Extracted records
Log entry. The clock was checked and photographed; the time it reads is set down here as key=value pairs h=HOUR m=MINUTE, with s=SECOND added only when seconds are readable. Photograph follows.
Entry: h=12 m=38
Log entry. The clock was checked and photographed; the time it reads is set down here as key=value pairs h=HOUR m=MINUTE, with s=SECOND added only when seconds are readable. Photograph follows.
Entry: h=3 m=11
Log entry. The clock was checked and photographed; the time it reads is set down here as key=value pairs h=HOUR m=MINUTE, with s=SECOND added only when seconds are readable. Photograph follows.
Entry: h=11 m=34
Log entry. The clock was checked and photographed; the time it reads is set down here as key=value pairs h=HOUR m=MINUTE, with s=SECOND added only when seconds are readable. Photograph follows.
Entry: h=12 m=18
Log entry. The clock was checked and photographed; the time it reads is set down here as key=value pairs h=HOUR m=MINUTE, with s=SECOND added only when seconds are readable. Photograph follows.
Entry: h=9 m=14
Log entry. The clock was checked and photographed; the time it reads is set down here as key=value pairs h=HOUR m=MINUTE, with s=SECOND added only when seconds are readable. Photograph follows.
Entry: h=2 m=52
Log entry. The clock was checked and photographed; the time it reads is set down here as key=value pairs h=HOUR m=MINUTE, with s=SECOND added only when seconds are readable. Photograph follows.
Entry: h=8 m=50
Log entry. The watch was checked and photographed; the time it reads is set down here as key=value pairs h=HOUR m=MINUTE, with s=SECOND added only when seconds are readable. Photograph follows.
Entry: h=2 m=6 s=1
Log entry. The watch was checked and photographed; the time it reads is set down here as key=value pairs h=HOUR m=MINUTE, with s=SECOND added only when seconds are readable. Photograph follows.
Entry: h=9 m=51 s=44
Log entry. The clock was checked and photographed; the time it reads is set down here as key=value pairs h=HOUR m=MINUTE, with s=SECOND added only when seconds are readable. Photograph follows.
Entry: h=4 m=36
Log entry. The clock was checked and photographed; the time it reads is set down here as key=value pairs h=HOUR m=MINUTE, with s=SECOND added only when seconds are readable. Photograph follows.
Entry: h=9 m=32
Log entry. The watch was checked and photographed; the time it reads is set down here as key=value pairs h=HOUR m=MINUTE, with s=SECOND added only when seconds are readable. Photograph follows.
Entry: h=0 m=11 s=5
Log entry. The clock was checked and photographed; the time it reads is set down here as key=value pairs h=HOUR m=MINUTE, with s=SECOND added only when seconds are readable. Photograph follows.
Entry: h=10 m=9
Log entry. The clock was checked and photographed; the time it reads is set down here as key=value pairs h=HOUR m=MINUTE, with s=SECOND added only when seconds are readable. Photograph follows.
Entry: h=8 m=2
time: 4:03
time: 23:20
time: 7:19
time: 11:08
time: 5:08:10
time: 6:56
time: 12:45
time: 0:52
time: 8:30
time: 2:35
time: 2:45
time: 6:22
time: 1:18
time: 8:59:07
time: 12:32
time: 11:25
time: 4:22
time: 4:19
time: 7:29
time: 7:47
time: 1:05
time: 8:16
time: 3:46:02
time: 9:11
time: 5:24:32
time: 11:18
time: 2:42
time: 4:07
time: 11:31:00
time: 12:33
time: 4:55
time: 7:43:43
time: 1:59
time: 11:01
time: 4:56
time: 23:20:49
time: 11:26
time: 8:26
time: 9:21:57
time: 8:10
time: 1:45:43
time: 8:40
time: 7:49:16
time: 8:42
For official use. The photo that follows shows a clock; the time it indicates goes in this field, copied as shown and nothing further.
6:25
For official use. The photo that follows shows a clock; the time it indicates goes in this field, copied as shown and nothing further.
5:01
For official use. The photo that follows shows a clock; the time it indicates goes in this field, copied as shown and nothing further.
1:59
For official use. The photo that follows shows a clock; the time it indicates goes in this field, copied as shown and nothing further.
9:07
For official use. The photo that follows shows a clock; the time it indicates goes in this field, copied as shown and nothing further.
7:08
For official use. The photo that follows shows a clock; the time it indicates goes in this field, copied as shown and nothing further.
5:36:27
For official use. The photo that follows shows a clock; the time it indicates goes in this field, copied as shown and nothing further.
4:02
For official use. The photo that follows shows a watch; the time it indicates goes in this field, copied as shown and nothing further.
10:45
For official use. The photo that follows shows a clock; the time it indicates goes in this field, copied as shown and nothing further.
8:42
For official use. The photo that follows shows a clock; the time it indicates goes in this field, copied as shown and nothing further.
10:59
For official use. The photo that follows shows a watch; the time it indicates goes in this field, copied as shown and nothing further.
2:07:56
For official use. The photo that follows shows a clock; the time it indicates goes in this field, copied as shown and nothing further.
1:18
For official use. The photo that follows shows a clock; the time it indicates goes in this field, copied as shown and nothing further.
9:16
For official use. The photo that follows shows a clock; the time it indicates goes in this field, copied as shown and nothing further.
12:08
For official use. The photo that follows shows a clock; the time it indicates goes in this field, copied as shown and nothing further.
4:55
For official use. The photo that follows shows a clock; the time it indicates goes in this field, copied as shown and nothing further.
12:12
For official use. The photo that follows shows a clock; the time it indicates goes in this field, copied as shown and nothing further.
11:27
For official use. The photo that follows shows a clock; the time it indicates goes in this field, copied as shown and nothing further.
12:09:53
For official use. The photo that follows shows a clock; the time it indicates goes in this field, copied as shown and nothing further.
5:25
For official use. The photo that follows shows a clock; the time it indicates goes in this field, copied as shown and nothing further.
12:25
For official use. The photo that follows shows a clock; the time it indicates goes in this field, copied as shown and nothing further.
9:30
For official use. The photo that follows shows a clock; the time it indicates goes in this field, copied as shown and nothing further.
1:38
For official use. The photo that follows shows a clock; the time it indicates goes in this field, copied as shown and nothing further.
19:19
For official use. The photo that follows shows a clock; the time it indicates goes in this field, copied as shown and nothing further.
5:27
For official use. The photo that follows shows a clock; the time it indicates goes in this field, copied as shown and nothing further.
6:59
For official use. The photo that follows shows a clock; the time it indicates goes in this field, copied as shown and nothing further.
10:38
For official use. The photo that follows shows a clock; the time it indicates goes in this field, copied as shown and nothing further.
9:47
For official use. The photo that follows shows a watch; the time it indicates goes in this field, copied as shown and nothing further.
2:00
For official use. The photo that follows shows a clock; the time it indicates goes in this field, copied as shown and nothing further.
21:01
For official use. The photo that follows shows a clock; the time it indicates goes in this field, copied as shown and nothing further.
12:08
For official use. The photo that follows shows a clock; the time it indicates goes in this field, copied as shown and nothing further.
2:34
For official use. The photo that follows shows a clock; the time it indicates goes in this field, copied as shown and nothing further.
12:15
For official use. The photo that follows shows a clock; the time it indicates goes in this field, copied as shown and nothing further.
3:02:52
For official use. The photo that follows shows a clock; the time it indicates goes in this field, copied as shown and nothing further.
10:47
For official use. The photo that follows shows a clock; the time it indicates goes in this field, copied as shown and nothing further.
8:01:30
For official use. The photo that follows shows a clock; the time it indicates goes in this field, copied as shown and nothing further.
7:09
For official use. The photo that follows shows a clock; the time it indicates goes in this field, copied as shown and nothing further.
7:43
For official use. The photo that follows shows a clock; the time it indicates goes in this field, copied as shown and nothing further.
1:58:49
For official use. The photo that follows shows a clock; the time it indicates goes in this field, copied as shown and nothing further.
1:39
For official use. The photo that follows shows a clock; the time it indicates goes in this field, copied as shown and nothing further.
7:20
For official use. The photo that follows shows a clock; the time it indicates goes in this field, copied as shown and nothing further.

- Given task
Swap "checked" for "inspected" everywhere in these lines and write them all out again with nothing else changed.

- Final answer
Log entry. The clock was inspected and photographed; the time it reads is set down here as key=value pairs h=HOUR m=MINUTE, with s=SECOND added only when seconds are readable. Photograph follows.
Entry: h=12 m=38
Log entry. The clock was inspected and photographed; the time it reads is set down here as key=value pairs h=HOUR m=MINUTE, with s=SECOND added only when seconds are readable. Photograph follows.
Entry: h=3 m=11
Log entry. The clock was inspected and photographed; the time it reads is set down here as key=value pairs h=HOUR m=MINUTE, with s=SECOND added only when seconds are readable. Photograph follows.
Entry: h=11 m=34
Log entry. The clock was inspected and photographed; the time it reads is set down here as key=value pairs h=HOUR m=MINUTE, with s=SECOND added only when seconds are readable. Photograph follows.
Entry: h=12 m=18
Log entry. The clock was inspected and photographed; the time it reads is set down here as key=value pairs h=HOUR m=MINUTE, with s=SECOND added only when seconds are readable. Photograph follows.
Entry: h=9 m=14
Log entry. The clock was inspected and photographed; the time it reads is set down here as key=value pairs h=HOUR m=MINUTE, with s=SECOND added only when seconds are readable. Photograph follows.
Entry: h=2 m=52
Log entry. The clock was inspected and photographed; the time it reads is set down here as key=value pairs h=HOUR m=MINUTE, with s=SECOND added only when seconds are readable. Photograph follows.
Entry: h=8 m=50
Log entry. The watch was inspected and photographed; the time it reads is set down here as key=value pairs h=HOUR m=MINUTE, with s=SECOND added only when seconds are readable. Photograph follows.
Entry: h=2 m=6 s=1
Log entry. The watch was inspected and photographed; the time it reads is set down here as key=value pairs h=HOUR m=MINUTE, with s=SECOND added only when seconds are readable. Photograph follows.
Entry: h=9 m=51 s=44
Log entry. The clock was inspected and photographed; the time it reads is set down here as key=value pairs h=HOUR m=MINUTE, with s=SECOND added only when seconds are readable. Photograph follows.
Entry: h=4 m=36
Log entry. The clock was inspected and photographed; the time it reads is set down here as key=value pairs h=HOUR m=MINUTE, with s=SECOND added only when seconds are readable. Photograph follows.
Entry: h=9 m=32
Log entry. The watch was inspected and photographed; the time it reads is set down here as key=value pairs h=HOUR m=MINUTE, with s=SECOND added only when seconds are readable. Photograph follows.
Entry: h=0 m=11 s=5
Log entry. The clock was inspected and photographed; the time it reads is set down here as key=value pairs h=HOUR m=MINUTE, with s=SECOND added only when seconds are readable. Photograph follows.
Entry: h=10 m=9
Log entry. The clock was inspected and photographed; the time it reads is set down here as key=value pairs h=HOUR m=MINUTE, with s=SECOND added only when seconds are readable. Photograph follows.
Entry: h=8 m=2
time: 4:03
time: 23:20
time: 7:19
time: 11:08
time: 5:08:10
time: 6:56
time: 12:45
time: 0:52
time: 8:30
time: 2:35
time: 2:45
time: 6:22
time: 1:18
time: 8:59:07
time: 12:32
time: 11:25
time: 4:22
time: 4:19
time: 7:29
time: 7:47
time: 1:05
time: 8:16
time: 3:46:02
time: 9:11
time: 5:24:32
time: 11:18
time: 2:42
time: 4:07
time: 11:31:00
time: 12:33
time: 4:55
time: 7:43:43
time: 1:59
time: 11:01
time: 4:56
time: 23:20:49
time: 11:26
time: 8:26
time: 9:21:57
time: 8:10
time: 1:45:43
time: 8:40
time: 7:49:16
time: 8:42
For official use. The photo that follows shows a clock; the time it indicates goes in this field, copied as shown and nothing further.
6:25
For official use. The photo that follows shows a clock; the time it indicates goes in this field, copied as shown and nothing further.
5:01
For official use. The photo that follows shows a clock; the time it indicates goes in this field, copied as shown and nothing further.
1:59
For official use. The photo that follows shows a clock; the time it indicates goes in this field, copied as shown and nothing further.
9:07
For official use. The photo that follows shows a clock; the time it indicates goes in this field, copied as shown and nothing further.
7:08
For official use. The photo that follows shows a clock; the time it indicates goes in this field, copied as shown and nothing further.
5:36:27
For official use. The photo that follows shows a clock; the time it indicates goes in this field, copied as shown and nothing further.
4:02
For official use. The photo that follows shows a watch; the time it indicates goes in this field, copied as shown and nothing further.
10:45
For official use. The photo that follows shows a clock; the time it indicates goes in this field, copied as shown and nothing further.
8:42
For official use. The photo that follows shows a clock; the time it indicates goes in this field, copied as shown and nothing further.
10:59
For official use. The photo that follows shows a watch; the time it indicates goes in this field, copied as shown and nothing further.
2:07:56
For official use. The photo that follows shows a clock; the time it indicates goes in this field, copied as shown and nothing further.
1:18
For official use. The photo that follows shows a clock; the time it indicates goes in this field, copied as shown and nothing further.
9:16
For official use. The photo that follows shows a clock; the time it indicates goes in this field, copied as shown and nothing further.
12:08
For official use. The photo that follows shows a clock; the time it indicates goes in this field, copied as shown and nothing further.
4:55
For official use. The photo that follows shows a clock; the time it indicates goes in this field, copied as shown and nothing further.
12:12
For official use. The photo that follows shows a clock; the time it indicates goes in this field, copied as shown and nothing further.
11:27
For official use. The photo that follows shows a clock; the time it indicates goes in this field, copied as shown and nothing further.
12:09:53
For official use. The photo that follows shows a clock; the time it indicates goes in this field, copied as shown and nothing further.
5:25
For official use. The photo that follows shows a clock; the time it indicates goes in this field, copied as shown and nothing further.
12:25
For official use. The photo that follows shows a clock; the time it indicates goes in this field, copied as shown and nothing further.
9:30
For official use. The photo that follows shows a clock; the time it indicates goes in this field, copied as shown and nothing further.
1:38
For official use. The photo that follows shows a clock; the time it indicates goes in this field, copied as shown and nothing further.
19:19
For official use. The photo that follows shows a clock; the time it indicates goes in this field, copied as shown and nothing further.
5:27
For official use. The photo that follows shows a clock; the time it indicates goes in this field, copied as shown and nothing further.
6:59
For official use. The photo that follows shows a clock; the time it indicates goes in this field, copied as shown and nothing further.
10:38
For official use. The photo that follows shows a clock; the time it indicates goes in this field, copied as shown and nothing further.
9:47
For official use. The photo that follows shows a watch; the time it indicates goes in this field, copied as shown and nothing further.
2:00
For official use. The photo that follows shows a clock; the time it indicates goes in this field, copied as shown and nothing further.
21:01
For official use. The photo that follows shows a clock; the time it indicates goes in this field, copied as shown and nothing further.
12:08
For official use. The photo that follows shows a clock; the time it indicates goes in this field, copied as shown and nothing further.
2:34
For official use. The photo that follows shows a clock; the time it indicates goes in this field, copied as shown and nothing further.
12:15
For official use. The photo that follows shows a clock; the time it indicates goes in this field, copied as shown and nothing further.
3:02:52
For official use. The photo that follows shows a clock; the time it indicates goes in this field, copied as shown and nothing further.
10:47
For official use. The photo that follows shows a clock; the time it indicates goes in this field, copied as shown and nothing further.
8:01:30
For official use. The photo that follows shows a clock; the time it indicates goes in this field, copied as shown and nothing further.
7:09
For official use. The photo that follows shows a clock; the time it indicates goes in this field, copied as shown and nothing further.
7:43
For official use. The photo that follows shows a clock; the time it indicates goes in this field, copied as shown and nothing further.
1:58:49
For official use. The photo that follows shows a clock; the time it indicates goes in this field, copied as shown and nothing further.
1:39
For official use. The photo that follows shows a clock; the time it indicates goes in this field, copied as shown and nothing further.
7:20
For official use. The photo that follows shows a clock; the time it indicates goes in this field, copied as shown and nothing further.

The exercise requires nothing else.